Khalil Lee vs. Seuly Matias: Who has the edge?

Much has been made about the #1 and #3 prospects in the organization this spring, with both having fantastic first halves of the season. Matias is gaining notoriety through MiLB, leading all of the minors in home runs. Lee is having a breakout season after showing flashes of greatness last season. The question is now becoming: who is the better player? Let’s break it down.

Hit Tool/Getting On Base

Lee: After hitting .237 in Lexington last season, through one half in Wilmington his average is .260. Lee has also increased his walk rate from 12.2% to 16.7%. Along with taking a few more walks this season, Lee has also cut his K-rate by almost 8% from 2017. Lee had a lot of swing and miss in him last year, and he looks to have made adjustments to show he can be a better hit-for-average player.

Matias: Through the first half the season, Matias is only hitting .244 so far this year in Lexington. His strikeout rate is extremely high, at 36.9% so far. His walk rate is below 8% right now, but there is plenty of time for him to get that up as he continues to progress. It’s hard to make an assessment on what Matias’ hit-for-average tool could be moving forward, but his 40-grade hit tool tells us he has the potential for league average production in that category.

Hitting for Power

Lee: In 2017, Lee showed flashes of light tower power with 17 home runs. He had a .774 OPS and a .193 ISO last season as well. This year, he hasn’t had the same success hitting for power, but Wilmington is a much more difficult park for hitting for power. He’s only hit 4 HR so far this season, but still has a .401 SLG. His HR/FB has been cut in half, down from 20% to 10%, but considering the more difficult environment this isn’t a huge surprise. He’s starting to hit more line drives, with that percentage being 27.6%. There’s a lot to like about Lee’s potential power moving forward.
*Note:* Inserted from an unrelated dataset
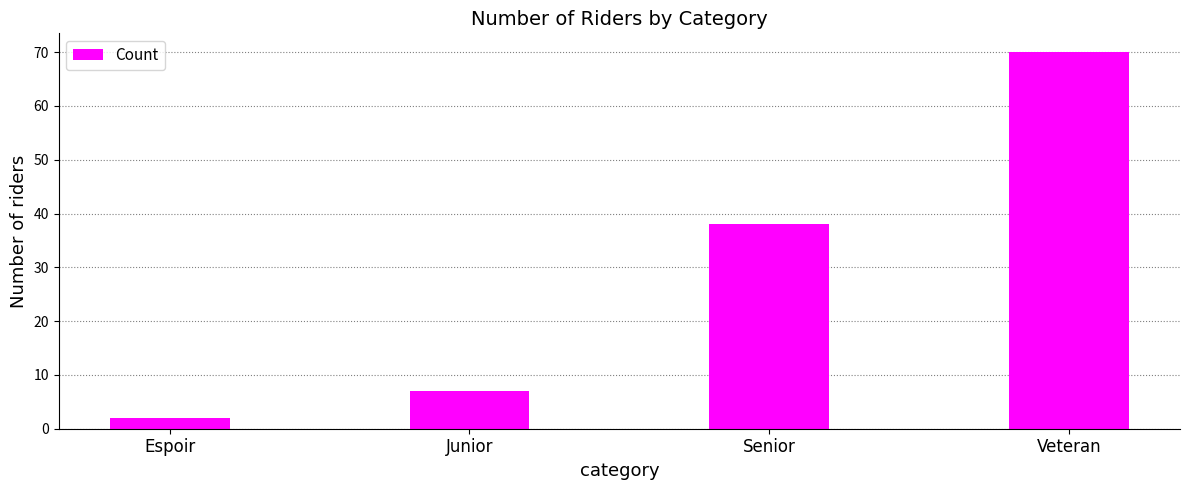

At which category does the chart reach its minimum across all series?

Espoir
Matias: The power Seuly Matias possesses does not need too much of an introduction. He leads all of minor league baseball with 22 home runs. He has an absurd ISO of .388, which is one of the highest ever recorded in the minor leagues. His HR/FB is also ridiculous, at 45.8%. The power will play in The Show, now it’s just a matter of him continuing to hone in his craft, but the raw power is there and it’s been incredible to see.

Speed

Lee: With 20 stolen bases last season in Lexington, and 12 already this season, he is showing his ability to wreak havoc on the basepaths. If he can add in 20-25 stolen bases a season along with his ability to hit, his stock will continue to rise.

Matias: Taking extra bases is not necessarily in Matias’ game, he only has 5 stolen bases so far this seasons. His speed grades out to a 50, so he had potential to add to that total as he progresses. But, you don’t have the opportunity to steal many bases when you spend most of your time taking a slow trot around the bases.

Fielding

Lee: Khalil Lee has the potential to be a solid everyday centerfielder. He already has as many outfield assists in centerfield as he did last year. He played a lot of right field as well last year, but he looks to be making the transition to a true centerfielder.

Matias: Matias looks to be projecting as a true power hitting right fielder. He will be a decent fielder but never an incredible glove.

Arm

Lee: With 6 assists on the season and a 60 grade arm, it’s no surprise why he is such a talent in the field. He looks to be turning a corner with his bat, but his glove and arm will be a reason why he keeps moving up through the ranks.

Matias: Matias does not project to be better than a league average defender, but his arm helps make up for that. He has a 70 grade arm, which has helped him get 5 outfield assists so far this season. This is part of the reason why he had gotten comps to Yoenis Cespedes.

So, who is better?

There can be a case made for both players. There is a lot of talk about Matias because of his home run ability, and with such a premium being put on hitting the ball out of the park without much regard for average or strikeouts, there is a lot of potential for him.

With that being said, Lee looks to be the better all around player. He does everything well, without being elite in one category, which is rare nowadays. I think Lee projects as the better pro because he can get for a better average, and he still provides value with his glove if his bat struggles for a while. Either way, both players can help the Royals in the next couple of years when they are ready to be in Kansas City.